In the study, which ran from 2013 to 2019, adult patients were enrolled if they presented with acute ICH and had contrast extravasation on CT angiography (the so-called spot sign), and were treatable within 4·5 hours of symptom onset and within one hour of CT angiography.

Patients were randomly assigned to receive either 1g of intravenous tranexamic acid over 10 minutes followed by 1g over 8 hours or matching placebo, started within 4·5 hours of symptom onset.

For the primary outcome of intracerebral haemorrhage growth (>33% relative or >6 mL absolute) at 24 hours, there was no significant difference between the tranexamic acid group (22 patients, 44%) and placebo group (26 patients, 52%).

Functional outcomes at three months were also not different between groups.

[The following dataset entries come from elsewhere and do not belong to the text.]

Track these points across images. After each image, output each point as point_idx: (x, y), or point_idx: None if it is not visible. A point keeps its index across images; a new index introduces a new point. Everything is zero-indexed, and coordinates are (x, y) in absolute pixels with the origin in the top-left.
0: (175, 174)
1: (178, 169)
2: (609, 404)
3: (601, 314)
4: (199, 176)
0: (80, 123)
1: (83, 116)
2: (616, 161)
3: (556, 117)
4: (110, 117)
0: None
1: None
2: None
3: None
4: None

There was no significant difference in deaths (16% vs 26% for placebo vs tranexamic acid) or thromboembolic complications (4% vs 2%) between the groups.

The study investigators concluded that the evidence to date does not justify routine use of tranexamic acid in patients with acute intracerebral haemorrhage.

However they said that given the high mortality of ICH and lack of treatments, it is still worth exploring a simpler and more streamlined protocol for using tranexamic acid in acute ICH.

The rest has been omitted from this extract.